Source data section start

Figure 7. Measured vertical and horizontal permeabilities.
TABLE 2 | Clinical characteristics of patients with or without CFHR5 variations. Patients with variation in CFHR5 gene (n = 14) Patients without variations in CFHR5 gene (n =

Source data section end
Source data section start

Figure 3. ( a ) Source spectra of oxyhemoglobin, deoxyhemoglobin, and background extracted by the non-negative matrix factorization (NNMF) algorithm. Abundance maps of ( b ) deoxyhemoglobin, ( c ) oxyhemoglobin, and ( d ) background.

Source data section end
Source data section start

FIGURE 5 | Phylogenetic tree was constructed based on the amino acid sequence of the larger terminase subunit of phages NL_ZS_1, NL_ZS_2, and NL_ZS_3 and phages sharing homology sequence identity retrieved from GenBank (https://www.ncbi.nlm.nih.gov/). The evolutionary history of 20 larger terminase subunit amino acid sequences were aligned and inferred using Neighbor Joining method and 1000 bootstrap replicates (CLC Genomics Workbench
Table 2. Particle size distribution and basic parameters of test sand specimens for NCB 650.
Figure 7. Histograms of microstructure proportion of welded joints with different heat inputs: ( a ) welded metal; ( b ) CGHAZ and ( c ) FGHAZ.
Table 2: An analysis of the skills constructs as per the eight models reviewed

Source data section end

Problem statement:
In the listing above, find the line with "Table 2. Particle" and the line with "Table 2: An", then reproduce both and every line between them exactly.

Output for this task:
Table 2. Particle size distribution and basic parameters of test sand specimens for NCB 650.
Figure 7. Histograms of microstructure proportion of welded joints with different heat inputs: ( a ) welded metal; ( b ) CGHAZ and ( c ) FGHAZ.
Table 2: An analysis of the skills constructs as per the eight models reviewed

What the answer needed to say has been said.